Einstein's physics have provided a wonderful and accurate description of how the macroscopic universe operates. Using Einstein's equations, plus the work done by his able successors, we can predict pretty well what effects to expect given a cause. Unfortunately, the laws that govern the macroscopic universe do not appear to apply to the extreme microscopic universe. At very small scales, Quantum Physics/Theory has proven to be just as accurate in describing what happens and giving us tentative reasons why things happen as conventional physics are when applied to the macroscopic universe. The Holy Grail of modern mathematics and physics is to find the Unified Field Theory, or the Theory that Explains Everything. We expect elegance, we expect that ultimately a single set of equations will reconcile the physics of the very large with the physics of the very small. That is the task of current work in Quantum Theory.

Currently folks are working at levels that are almost unbelievably small and insubstantial. This is the Plank Scale. To help you visualize how small this is, imagine that one Plank Unit is about the size of a full grown oak tree. Relative to our scale of things, that oak tree would be much, much smaller than the distance from Albuquerque to the most distant "edge" of the universe. What exists at this miniscule scale, and why should we care? Well, theorist hope to find in that of the almost infinitely small the fundamental laws that govern everything. At this very small scale, we believe that "things" are made up of multidimensional figures, that interact in strange ways. It is impossible to imagine how multidimensional "things" interact because all we know are four dimensions, but mathematics can and does work. It's just that no one has been able to figure out how to test the mathematics and their predictions about what happens in such a foreign "place/time/direction".
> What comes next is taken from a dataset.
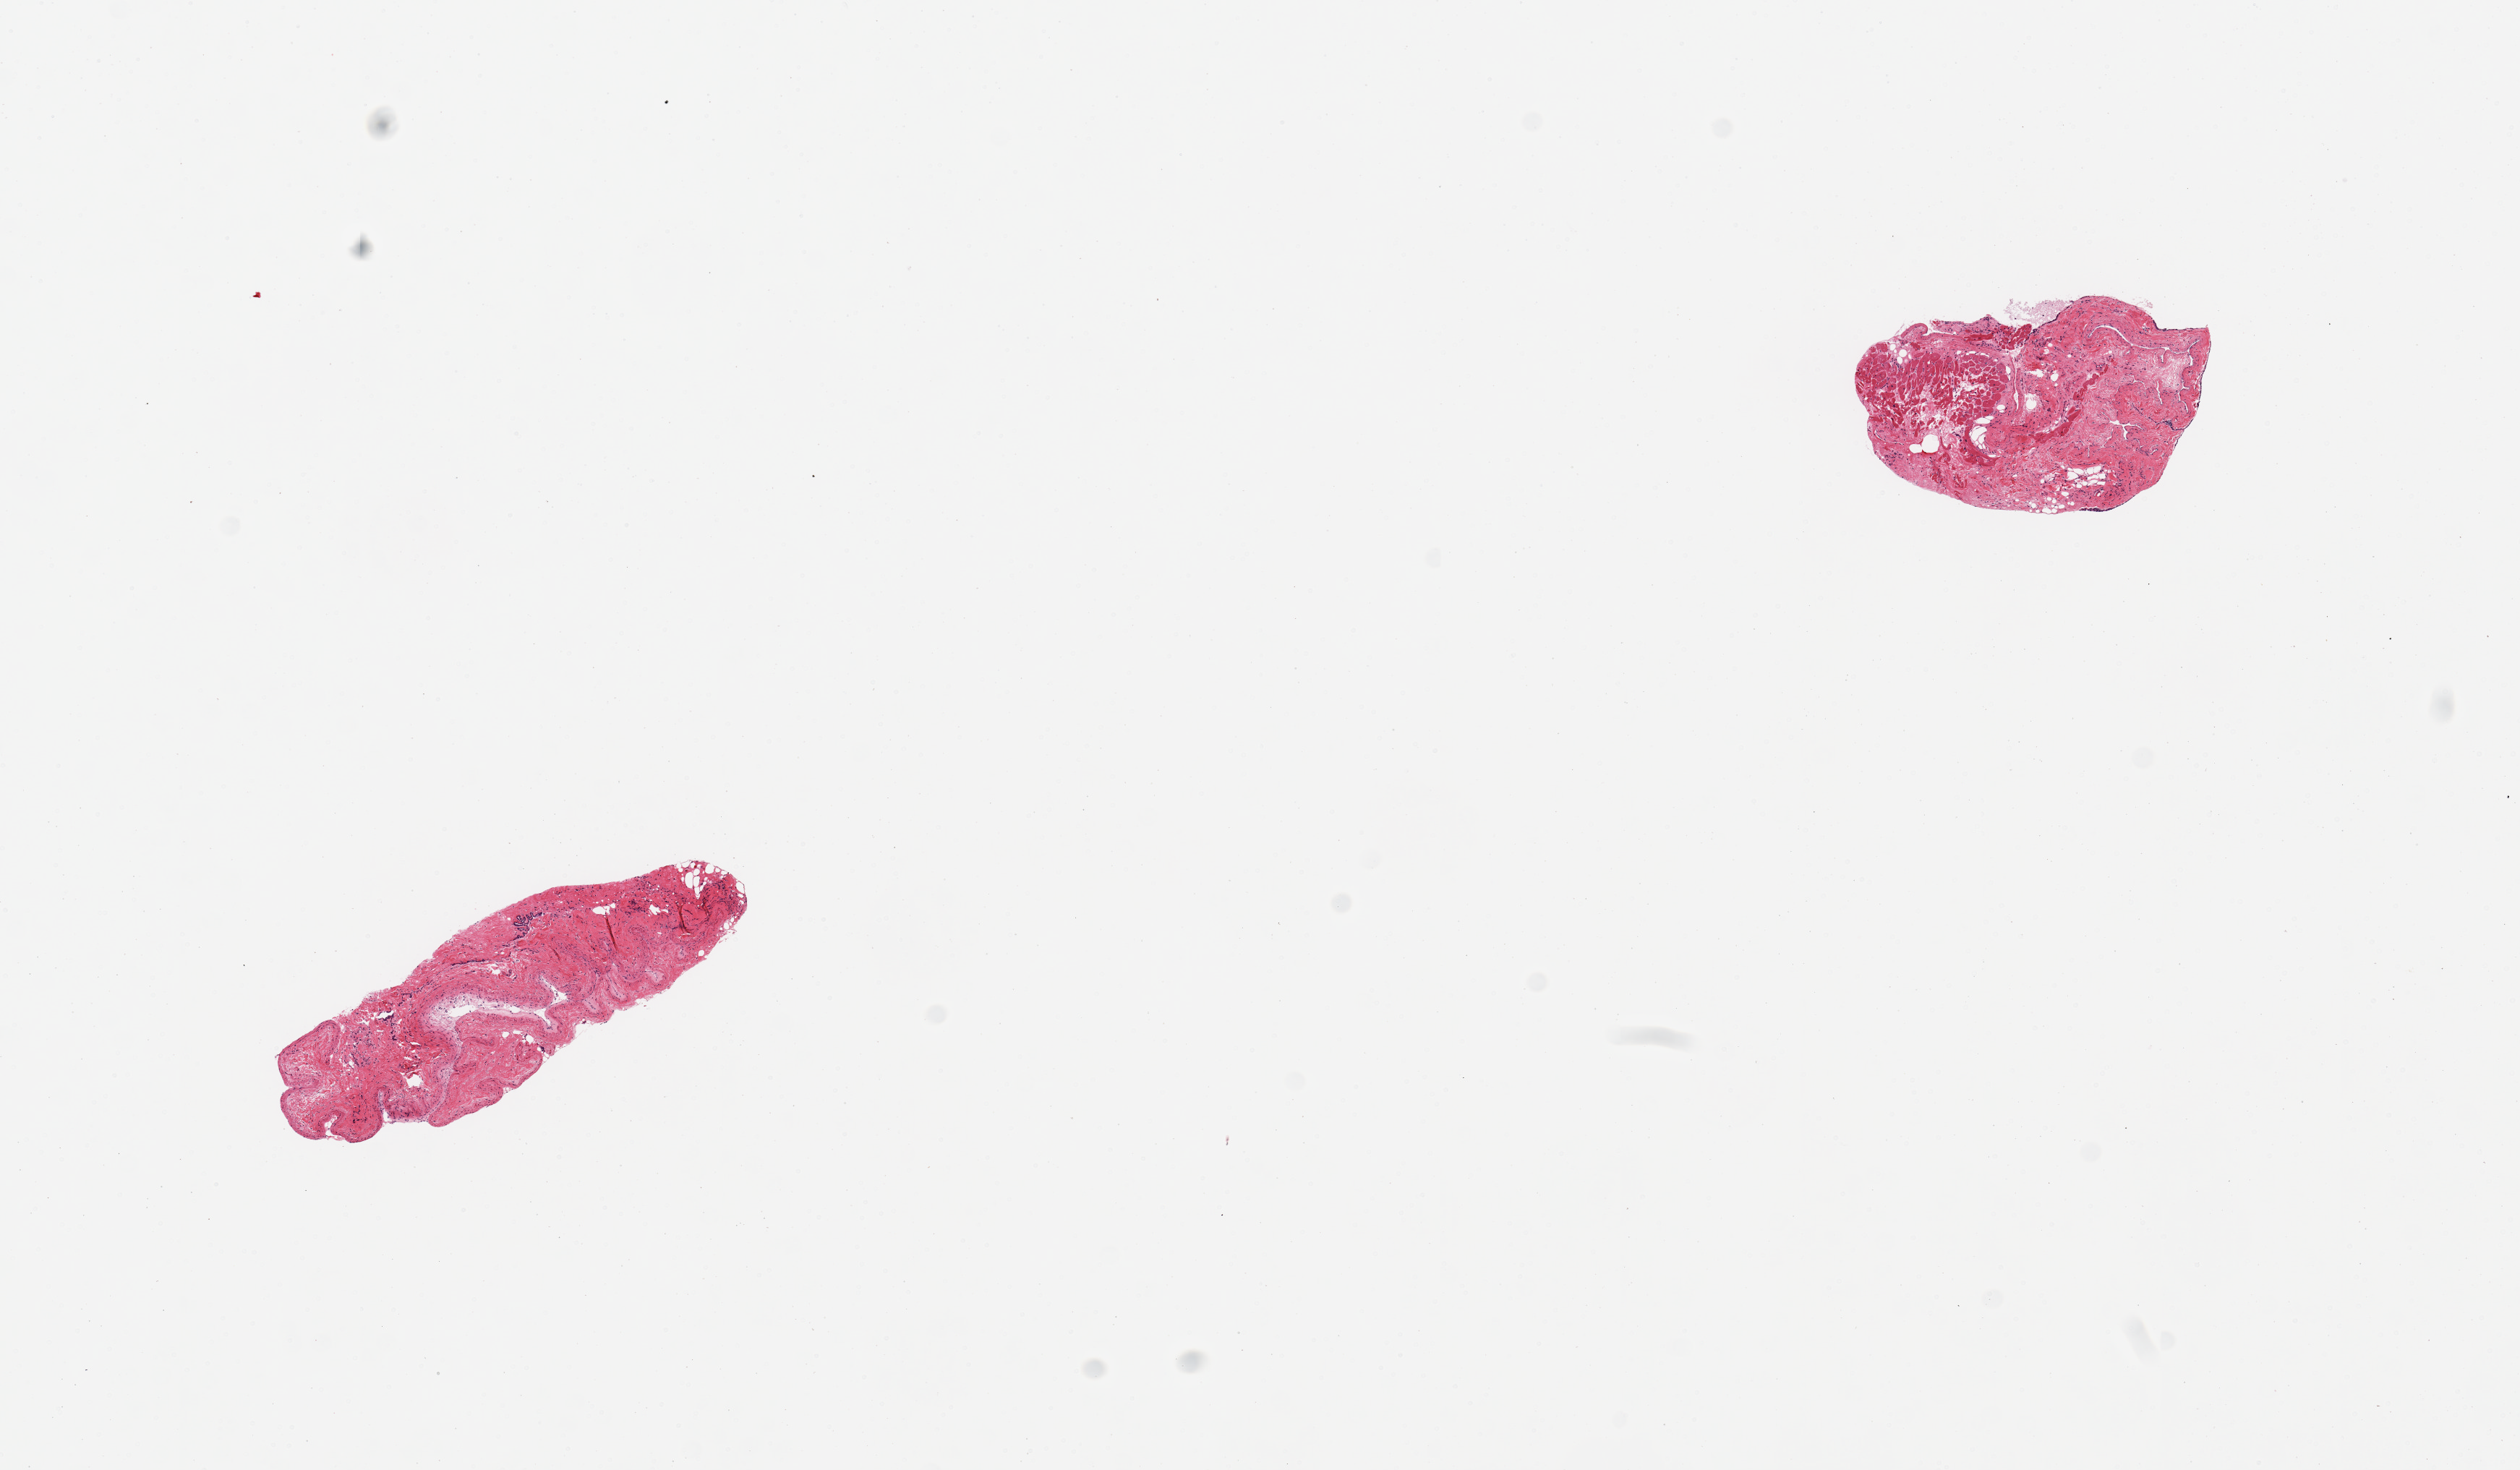
Digitized haematoxylin and eosin-stained section, shown as a low-resolution overview of the whole scanned area (about 13.8 x 8.0 mm); PAXgene-fixed paraffin-embedded (PFPE) section; section of coronary artery (target tissue); donor tissue sample. Male donor.
Reviewer comment on this tissue sample: 2 pieces, trace ? sinus, no artery, cardiac muscle/connective tissue.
O.K., that should get you started. However, if you aren't a teenage math prodigy, its probably too late and too difficult to really understand. Oh, how I wish that I could follow the equations that are being worked on today. One of my dear friends, and Grad School companions, is one of those guys who are thinking this stuff through. Bob was one of the bright boys at JPL, but now he's waiting around to die of a bad heart. "Don't write anymore", he's said, "I want to use what time I have left to work on some mathematical problems".